El especialista explicó que esta pieza no formaba parte de un conjunto escultórico mayor y que, por sus características, podría estar relacionada con el culto al dios del maíz en la antigua ciudad de Cacaxtla, centro político de los olmeca-xicalancas. En ese sentido, detalló que “esta cabeza, la cual no formó parte de una unidad escultórica mayor, probablemente, es una representación del dios del maíz, cuyo culto se tenía en Cacaxtla, capital del grupo olmeca-xicalanca. Al respecto, podemos ver tal veneración en los murales de la zona arqueológica: por ejemplo, en los del llamado conjunto del Templo Rojo, en el que aparecen plasmados cráneos alargados que ocupan simbólicamente el lugar de las mazorcas de la planta, en un entorno poblado de seres fantásticos relacionados con el inframundo”.
El análisis también vincula esta representación con narrativas presentes en murales y códices mesoamericanos, donde el dios del maíz aparece en escenas simbólicas relacionadas con la fertilidad, la lluvia y la supervivencia. Estas coincidencias refuerzan la importancia de esta deidad en distintas culturas del México prehispánico.
Asimismo, se señala que el diseño de la tiara podría remitir a elementos más antiguos asociados al maíz en culturas del Preclásico, lo que sugiere continuidad simbólica a lo largo del tiempo.
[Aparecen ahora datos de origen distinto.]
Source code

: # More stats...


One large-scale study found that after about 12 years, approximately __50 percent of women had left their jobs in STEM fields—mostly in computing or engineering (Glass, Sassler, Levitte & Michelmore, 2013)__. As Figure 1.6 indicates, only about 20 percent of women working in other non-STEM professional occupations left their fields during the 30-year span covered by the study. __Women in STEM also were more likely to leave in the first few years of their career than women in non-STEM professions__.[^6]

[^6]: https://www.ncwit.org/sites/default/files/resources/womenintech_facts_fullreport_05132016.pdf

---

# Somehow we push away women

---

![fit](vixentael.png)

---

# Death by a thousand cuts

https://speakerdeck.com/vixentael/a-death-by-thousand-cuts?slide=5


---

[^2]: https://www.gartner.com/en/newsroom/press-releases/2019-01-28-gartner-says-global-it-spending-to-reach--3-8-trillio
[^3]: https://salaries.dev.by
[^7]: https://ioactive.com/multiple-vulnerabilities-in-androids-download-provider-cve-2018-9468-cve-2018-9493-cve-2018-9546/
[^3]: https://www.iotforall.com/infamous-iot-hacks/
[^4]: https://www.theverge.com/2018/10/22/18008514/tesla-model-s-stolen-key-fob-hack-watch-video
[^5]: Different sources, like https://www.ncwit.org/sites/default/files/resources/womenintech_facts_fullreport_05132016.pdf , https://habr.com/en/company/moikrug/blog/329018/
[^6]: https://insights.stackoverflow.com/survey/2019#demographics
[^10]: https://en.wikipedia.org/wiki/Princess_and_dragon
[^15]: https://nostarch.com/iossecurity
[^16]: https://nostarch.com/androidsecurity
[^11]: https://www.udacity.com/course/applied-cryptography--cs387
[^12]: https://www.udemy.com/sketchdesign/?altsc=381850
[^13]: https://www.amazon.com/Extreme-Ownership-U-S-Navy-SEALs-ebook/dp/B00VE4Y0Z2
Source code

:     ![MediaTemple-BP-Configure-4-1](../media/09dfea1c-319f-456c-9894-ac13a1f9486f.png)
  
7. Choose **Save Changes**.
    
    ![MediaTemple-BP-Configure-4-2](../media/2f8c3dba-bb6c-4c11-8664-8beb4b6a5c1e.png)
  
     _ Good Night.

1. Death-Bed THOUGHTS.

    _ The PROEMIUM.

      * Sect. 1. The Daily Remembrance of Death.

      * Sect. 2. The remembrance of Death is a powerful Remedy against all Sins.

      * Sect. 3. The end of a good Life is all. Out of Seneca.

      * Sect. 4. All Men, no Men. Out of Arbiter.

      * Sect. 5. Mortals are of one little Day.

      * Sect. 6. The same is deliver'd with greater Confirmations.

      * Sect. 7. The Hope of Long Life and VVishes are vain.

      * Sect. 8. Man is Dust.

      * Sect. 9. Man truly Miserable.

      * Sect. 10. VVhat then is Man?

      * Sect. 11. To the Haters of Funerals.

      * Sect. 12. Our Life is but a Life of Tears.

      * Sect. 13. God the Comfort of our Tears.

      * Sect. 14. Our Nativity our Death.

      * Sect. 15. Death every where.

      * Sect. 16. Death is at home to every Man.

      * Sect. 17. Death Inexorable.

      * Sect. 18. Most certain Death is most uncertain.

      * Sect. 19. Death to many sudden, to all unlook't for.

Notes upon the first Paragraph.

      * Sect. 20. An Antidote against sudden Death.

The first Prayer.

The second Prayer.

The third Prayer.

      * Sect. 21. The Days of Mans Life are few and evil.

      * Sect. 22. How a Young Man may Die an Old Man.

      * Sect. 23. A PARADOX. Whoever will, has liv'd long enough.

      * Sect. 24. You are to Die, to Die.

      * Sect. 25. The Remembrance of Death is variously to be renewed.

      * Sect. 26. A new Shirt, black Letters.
Sobre el valor del hallazgo, la secretaria de Cultura del Gobierno de México, Claudia Curiel de Icaza, destacó que “el estudio de esta pieza aporta información sobre una temporalidad y una cultura específica y permite profundizar en los procesos históricos que han dado forma a nuestro país”.
Actualmente, la escultura se encuentra bajo resguardo y análisis en el Museo de Sitio de Ocotelulco, en Tlaxcala, como parte de las acciones del INAH para la conservación y difusión del patrimonio cultural.